:: What the task requires ::
Reproduce word for word the lines of the material from its first line through the line containing "تعاطي لفافة تبغ بداخلها نبات", inclusive.

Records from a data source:
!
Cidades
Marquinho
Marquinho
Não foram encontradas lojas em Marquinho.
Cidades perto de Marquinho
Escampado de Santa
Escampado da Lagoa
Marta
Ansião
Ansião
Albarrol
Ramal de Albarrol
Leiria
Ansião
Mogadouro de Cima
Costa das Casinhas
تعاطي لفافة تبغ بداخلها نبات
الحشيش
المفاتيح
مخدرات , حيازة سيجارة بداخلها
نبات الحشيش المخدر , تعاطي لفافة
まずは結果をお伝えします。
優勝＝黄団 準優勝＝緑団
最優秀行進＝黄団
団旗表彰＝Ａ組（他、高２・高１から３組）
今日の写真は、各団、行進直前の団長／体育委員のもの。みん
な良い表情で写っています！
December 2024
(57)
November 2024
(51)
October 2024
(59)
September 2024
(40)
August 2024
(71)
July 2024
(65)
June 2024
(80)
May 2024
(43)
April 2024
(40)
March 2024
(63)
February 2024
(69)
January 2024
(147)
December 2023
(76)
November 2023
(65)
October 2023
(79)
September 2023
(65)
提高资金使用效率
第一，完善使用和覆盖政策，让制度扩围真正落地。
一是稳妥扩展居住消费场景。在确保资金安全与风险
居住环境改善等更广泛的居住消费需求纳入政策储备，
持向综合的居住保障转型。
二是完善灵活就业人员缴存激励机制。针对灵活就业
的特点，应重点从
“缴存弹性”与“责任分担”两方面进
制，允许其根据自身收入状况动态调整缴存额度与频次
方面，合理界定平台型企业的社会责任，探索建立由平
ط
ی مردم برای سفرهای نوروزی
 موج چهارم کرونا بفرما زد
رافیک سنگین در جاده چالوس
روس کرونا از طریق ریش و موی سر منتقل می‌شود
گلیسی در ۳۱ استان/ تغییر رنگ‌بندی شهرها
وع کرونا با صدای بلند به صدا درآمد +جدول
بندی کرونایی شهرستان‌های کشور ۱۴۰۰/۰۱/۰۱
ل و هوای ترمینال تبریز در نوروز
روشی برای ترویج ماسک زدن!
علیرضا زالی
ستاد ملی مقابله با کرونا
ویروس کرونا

:: Written solution ::
!
Cidades
Marquinho
Marquinho
Não foram encontradas lojas em Marquinho.
Cidades perto de Marquinho
Escampado de Santa
Escampado da Lagoa
Marta
Ansião
Ansião
Albarrol
Ramal de Albarrol
Leiria
Ansião
Mogadouro de Cima
Costa das Casinhas
تعاطي لفافة تبغ بداخلها نبات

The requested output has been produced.